Cutaneous T-cell lymphomas (CTCL) are a subset of extranodal non-Hodgkin lymphoma (NHL) that come in a variety of forms mainly localized to the skin. In patients with CTCL, T-cells become cancerous and initially develop into skin lesions with potential involvement of the nodes, blood, and viscera. CTCL is often associated with a decrease in the quality of life secondary to pruritus (severe itching).
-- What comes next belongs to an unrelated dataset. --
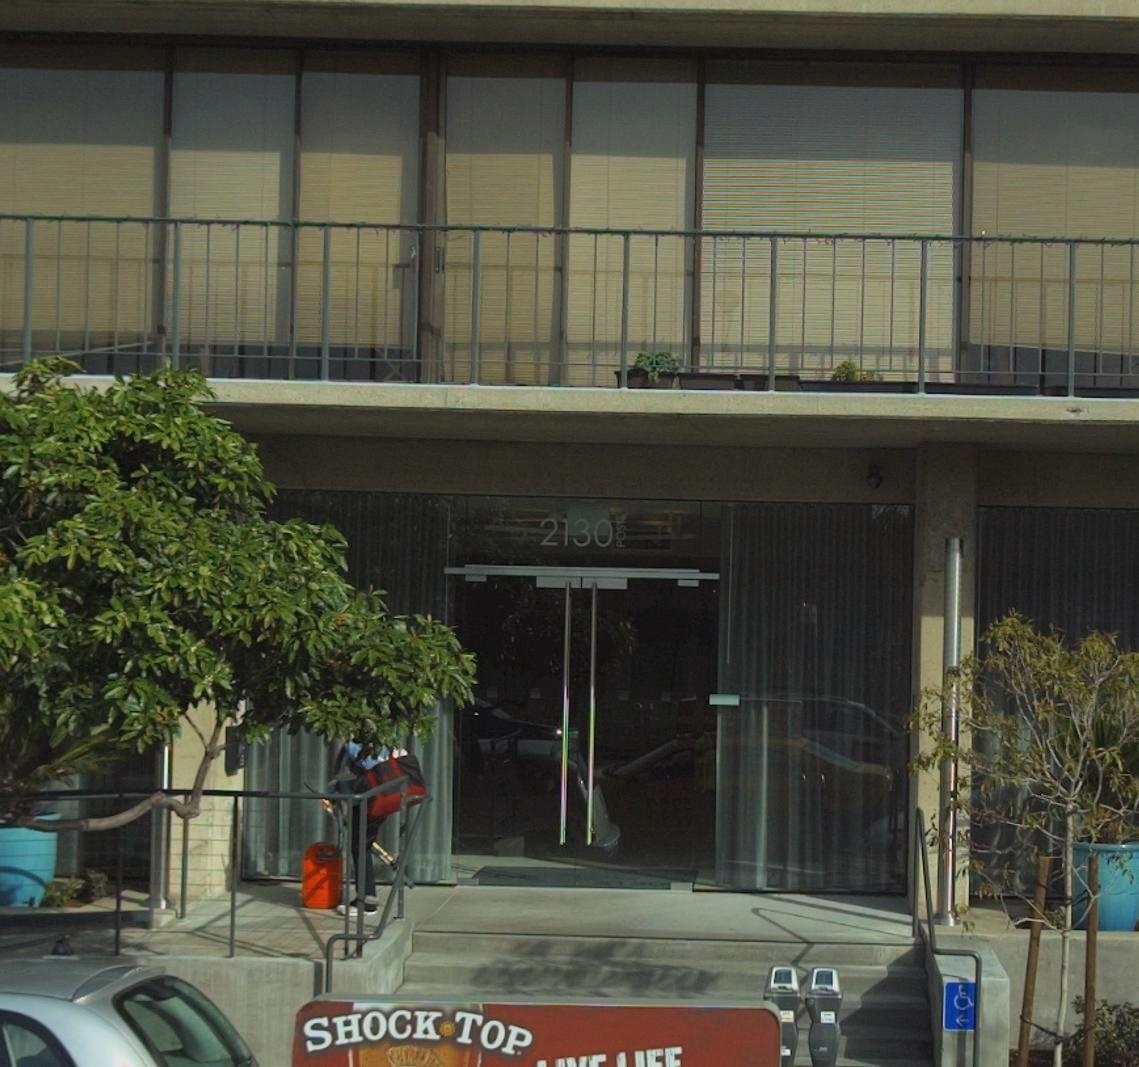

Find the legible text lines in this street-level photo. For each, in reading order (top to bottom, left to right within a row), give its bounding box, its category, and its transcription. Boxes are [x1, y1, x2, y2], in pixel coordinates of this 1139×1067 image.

[536, 515, 615, 550] StreetNumber: 2130
[614, 522, 629, 550] None: POS
[298, 1005, 536, 1059] None: SHOCK * TOP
The most common types of CTCL are mycosis fungoides (MF) and primary cutaneous CD30+ anaplastic large cell lymphoma (pcALCL), jointly representing an estimated 80–85% of all CTCL. Sézary Syndrome (SS), a very rare subtype (~2–5% of CTCL) characterized by diffuse inflammatory, often exfoliative, erythroderma and by leukemic and nodal involvement, displays a significant degree of clinical and biological overlap with MF and has long been considered a clinical variant of MF, although recent evidence suggests that it may be a separate entity. The rest is represented by extremely rare, generally more aggressive subtypes. In light of the overlap between MF and SS, and considering that many of the systemic therapy options for the two neoplasms are the same, some consider the treatment approach to MF and SS as if they were a single disease entity (MF/SS). However, some of the drugs currently in use, or in development, for MF/SS appear to be more effective in clearing different anatomical compartments (skin versus blood, for example) and therefore have differential efficacy in MF and SS. Depending on the type of CTCL, the disease may progress slowly, but once the skin disease becomes resistant to skin-directed therapies and/or the disease spreads inside the body it is considered highly malignant with a poor prognosis and requires systemic therapy.
A Rare Disease
Based on Surveillance Epidemiology and End Results (SEER) data from 2001–2007, the estimated incidence rate of MF/SS in the U.S. is 0.5/100,000 or about 2,500–3,000 new cases per year representing about 25% of all T-cell lymphomas.
We estimate that there are 30,000 – 40,000 patients living with CTCL in the U.S. with approximately 16,000 – 20,000 having mycosis fungoides. Of those, we believe the addressable population for I/ONTAK will be the approximately 10,000 patients with later stage, relapsed or refractory CTCL who require systemic therapy, resulting in an estimated addressable U.S. market of approximately $300,000,000. LYMPHIRTM has been granted Orphan Drug Designation by the U.S. FDA.
Disease Treatment
Given the duration of the disease, patients typically cycle through multiple systemic agents to control disease progression. CTCL affects men twice as often as women and is typically first diagnosed in patients between the ages of 50 and 60 years of age. Other than allogeneic stem cell transplantation, for which only a small fraction of patients qualify, there is currently no cure for advanced CTCL.
There is no single standard-of-care for the treatment of CTCL, with only a few FDA-approved targeted therapies for patients with advanced CTCL. Existing targeted therapies are often poorly tolerated or have limited efficacy and may be discontinued due to toxicity, adverse events, or the development of resistance to treatment. As such, we expect LYMPHIRTM, with its unique non-cross-resistant mechanism-of-action and ONTAK’s prior well documented safety and efficacy profile, to be an important option for patients and their physicians in the management of this disease.
Potential Therapy for Additional Indications
LYMPHIRTM may also have substantial upside as a therapy for peripheral T-cell lymphoma (PTCL) and possibly in combination with check-point inhibitors such as pembrolizumab or CAR T-cell based therapy (e.g. KYMRIAH®) based on its ability to transiently eradicate Tregs from the suppressive tumor microenvironment.